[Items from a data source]
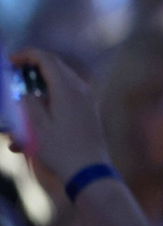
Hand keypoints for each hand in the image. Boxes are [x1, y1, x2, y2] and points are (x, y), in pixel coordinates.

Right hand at [11, 49, 108, 179]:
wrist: (89, 170)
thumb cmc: (61, 150)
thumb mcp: (35, 127)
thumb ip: (28, 103)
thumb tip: (27, 93)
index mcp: (68, 89)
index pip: (47, 59)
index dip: (27, 55)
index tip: (10, 60)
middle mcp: (81, 90)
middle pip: (55, 68)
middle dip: (32, 69)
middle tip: (14, 76)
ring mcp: (87, 100)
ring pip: (59, 85)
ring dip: (38, 93)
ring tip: (19, 115)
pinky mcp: (88, 111)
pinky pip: (66, 99)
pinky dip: (48, 105)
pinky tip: (33, 129)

**PROBLEM:**
Your task is to list each line of the records with the word "index".

**EXPECTED OUTPUT:**
index mcp: (68, 89)
index pip: (47, 59)
index dip: (27, 55)
index tip: (10, 60)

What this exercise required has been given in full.